[Soal Latihan]
1. Tentukan apakah setiap pernyataan (a), (b), dan (c) sesuai dengan teks tentang BBM Satu Harga. Jawab ya atau tidak, lalu kutip kata-kata penentunya dari teks itu.
(a) Karena biaya operasional tinggi, untung yang didapat hanya berkisar Rp3.000 sampai Rp7.000.
(b) Sutardjo Tui adalah pengamat ekonomi dari Universitas Hasanuddin.
(c) Program BBM Satu Harga dijalankan bersama Kementerian ESDM dan BPH Migas.
2. Lanjutkan teks tentang BBM Satu Harga, mulai setelah kalimat terakhirnya.

[Teks Halaman]
__________________________________________________

Dengan harga segitu, dia mengaku bisa mengambil margin keuntungan Rp10.000 untuk setiap botolnya. Namun karena biaya operasional yang tinggi, dia cuma mendapatkan untung berkisar Rp3.000 sampai Rp7.000.
“Beda Rp3000 itu berdampak sekali bagi petani, apalagi bagi kami yang punya akses terbatas ke pasar karena jauh semua,” kara Asyira.
Dengan bahan bakar yang murah, biaya operasional petani bisa lebih efisien. Jika terjadi inflasi terhadap harga komoditas, setidaknya mereka masih bisa untung.
“Jika harga madu lagi naik, paling tidak kita tidak terlalu naikkan juga karena operasional sudah murah,” kata Asyira.
Sementara itu, Pengamat Ekonomi asal Universitas Muhammadiyah Makassar, Sutardjo Tui menilai kehadiran BBM Satu Harga tidak hanya berefek pada biaya yang lebih efisien, tapi juga pada daya saing produk lokal.
“Madu sebagai komoditas andalan di sana diharap bisa tembus pasar nasional karena distribusinya sudah semakin lancar,” ucapnya.
Dia berharap proyek ini bisa cepat beroperasi sehingga dampaknya bisa terasa langsung ke petani. “Lebih cepat, lebih bagus lagi untuk petani,” kata Sutardjo.
Proyek Strategis untuk Pemerataan Energi
PT Pertamina Patra Niaga, bagian dari PT Pertamina (Persero) menghadirkan program BBM Satu Harga untuk menghadirkan harga bahan bakar yang sama di seluruh Indonesia.
Berkerjasama dengan Kementerian Energi dan Sumber Daya Mineral (ESDM) dan BPH Migas, program ini punya tujuan sederhana namun punya dampak besar, yaitu memastikan seluruh rakyat di daerah tertinggal, terdepan, dan terluar (3T) memiliki akses energi yang setara.

__________________________________________________

[Data Berikut]
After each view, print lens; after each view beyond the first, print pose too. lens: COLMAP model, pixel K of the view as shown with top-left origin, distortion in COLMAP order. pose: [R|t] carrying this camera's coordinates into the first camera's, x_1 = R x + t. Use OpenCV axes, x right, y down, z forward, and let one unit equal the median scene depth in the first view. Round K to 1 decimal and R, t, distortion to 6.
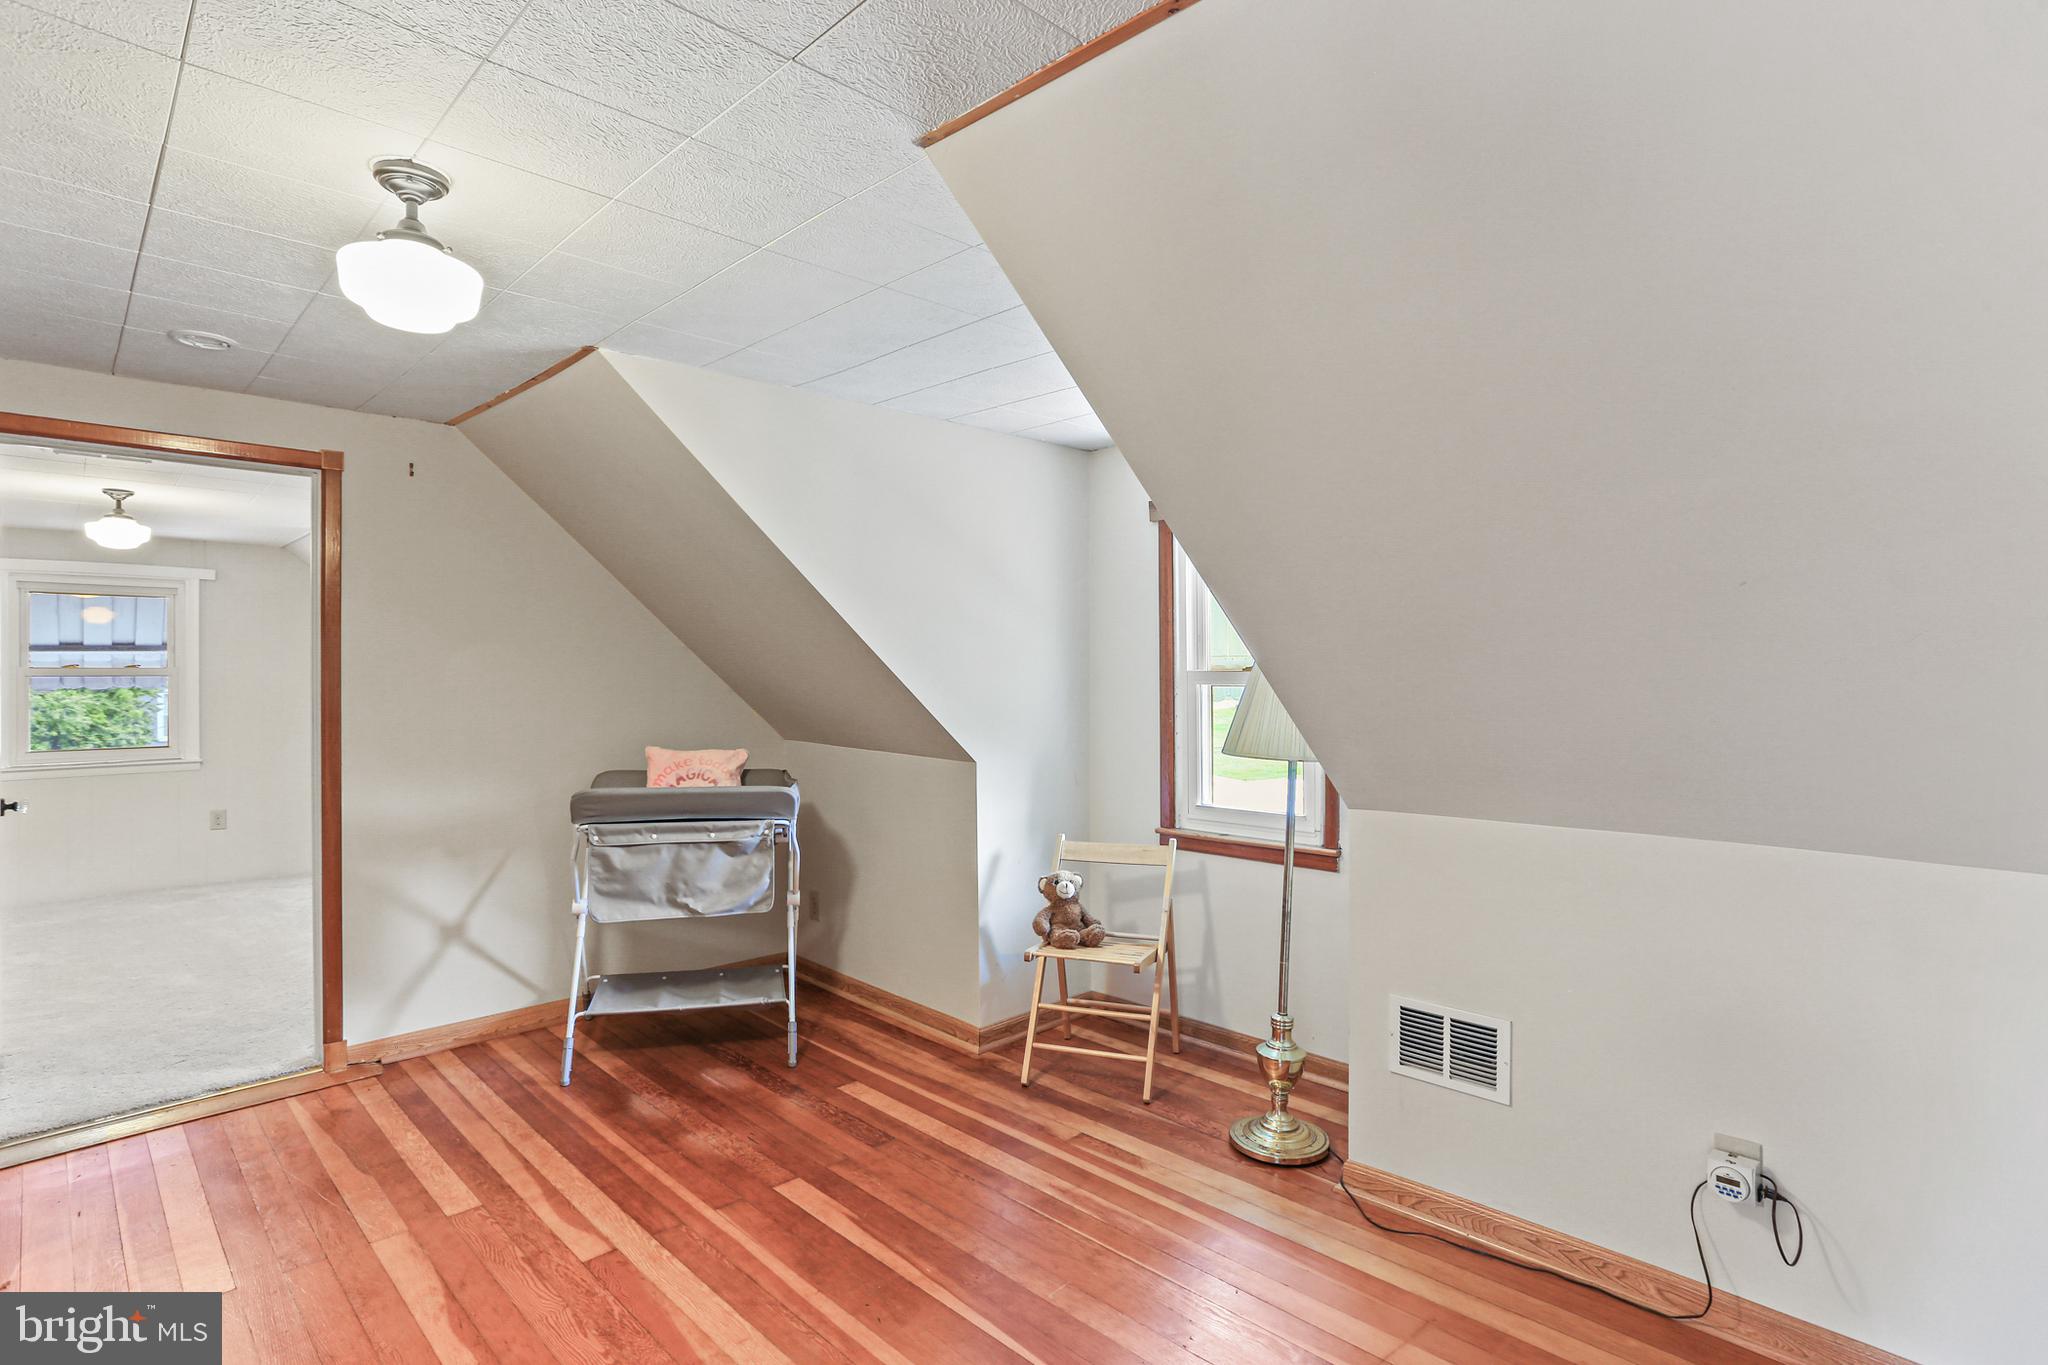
lens RADIAL K [[1020.9, 0, 1020.6], [0, 1020.9, 679.7], [0, 0, 1]] dist [-0.020088, 0.010558]
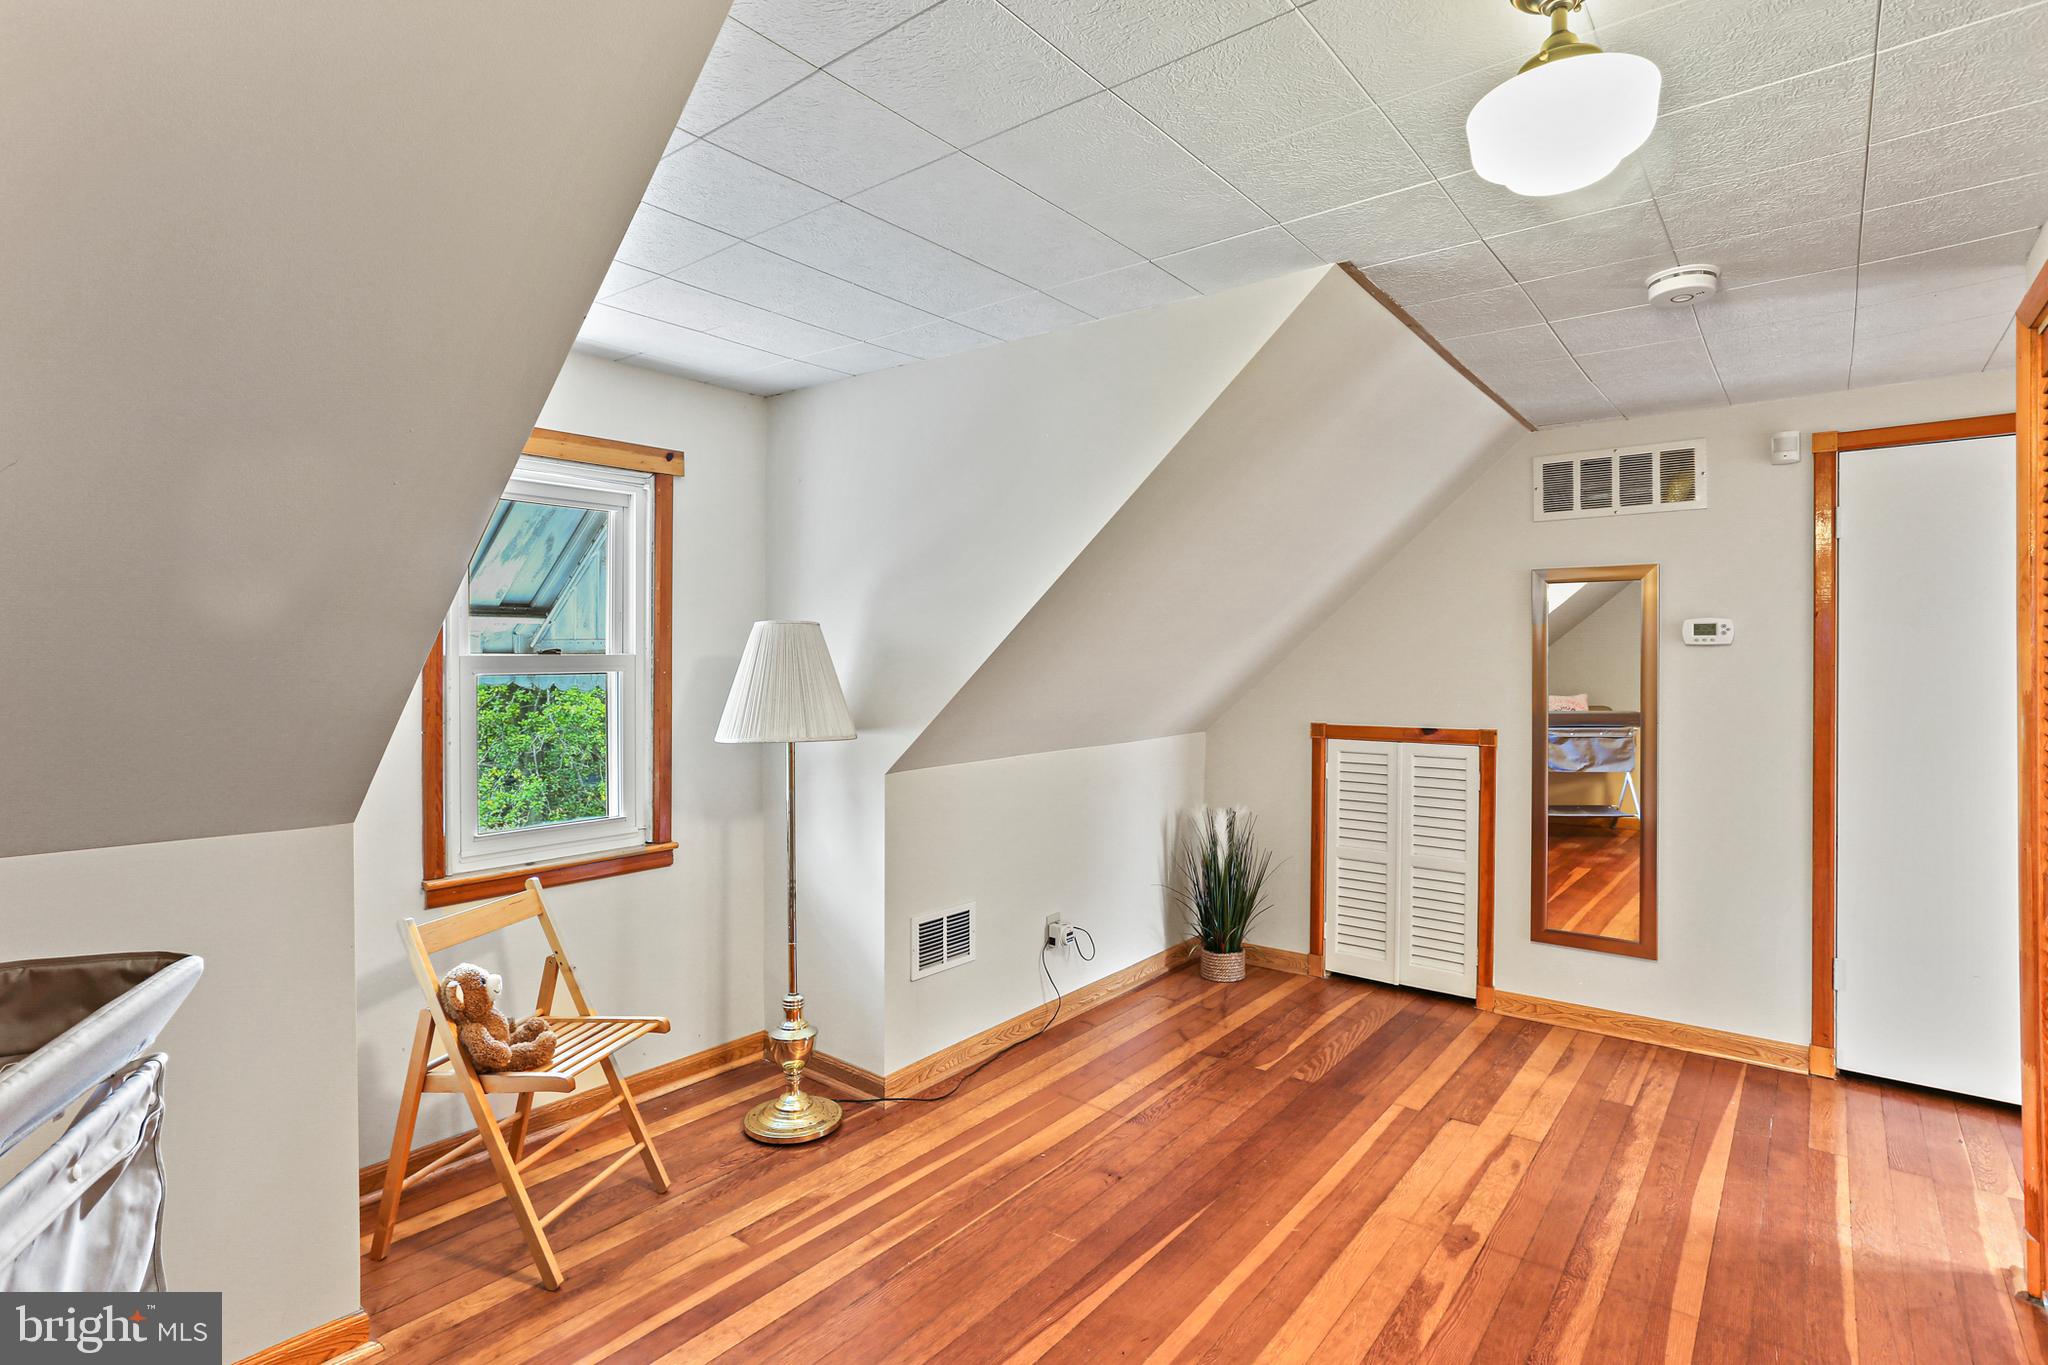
lens RADIAL K [[1020.9, 0, 1019.8], [0, 1020.9, 676.7], [0, 0, 1]] dist [-0.020088, 0.010558]
pose [[-0.135959, -0.005714, 0.990698, -0.859204], [0.003497, 0.999974, 0.006247, 0.008414], [-0.990708, 0.004313, -0.135936, 1.014458]]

__________________________________________________

[Jawaban Soal]
1.
(a) Ya: "Namun karena biaya operasional yang tinggi, dia cuma mendapatkan untung berkisar Rp3.000 sampai Rp7.000."
(b) Tidak: "Pengamat Ekonomi asal Universitas Muhammadiyah Makassar, Sutardjo Tui"
(c) Ya: "Berkerjasama dengan Kementerian Energi dan Sumber Daya Mineral (ESDM) dan BPH Migas"

2.
Program ini mencakup wilayah yang tersebar di Maluku – Papua (14 titik), Sulawesi-Nusa Tenggara (12 titik), Kalimantan (7 titik), dan Sumatera (7 titik).
 Peresmian pangkalan BBM Satu Harga di SPBU 7694802 Tinangkung Selatan, Kabupaten Banggai, Provinsi Sulawesi Tengah pada 30 Oktober 2024 lalu/FOTO: AGUNG EKA-GOSULSEL
Peresmian pangkalan BBM Satu Harga di SPBU 7694802 Tinangkung Selatan, Kabupaten Banggai, Provinsi Sulawesi Tengah pada 30 Oktober 2024 lalu/FOTO: AGUNG EKA-GOSULSEL
Program BBM Satu Harga di Bontocani termasuk pangkalan baru yang diumumkan oleh Pertamina bersamaan dengan 11 titik lainnya, seperti Ternate, Padang, Kubu Raya, dan Banggai Kepulauan.
Dengan ini, Sulawesi sendiri telah memiliki 58 titik BBM Satu Harga yang mencakup Sulawesi Tengah, Sulawesi Selatan, Sulawesi Barat, Sulawesi Tenggara, dan Sulawesi Utara.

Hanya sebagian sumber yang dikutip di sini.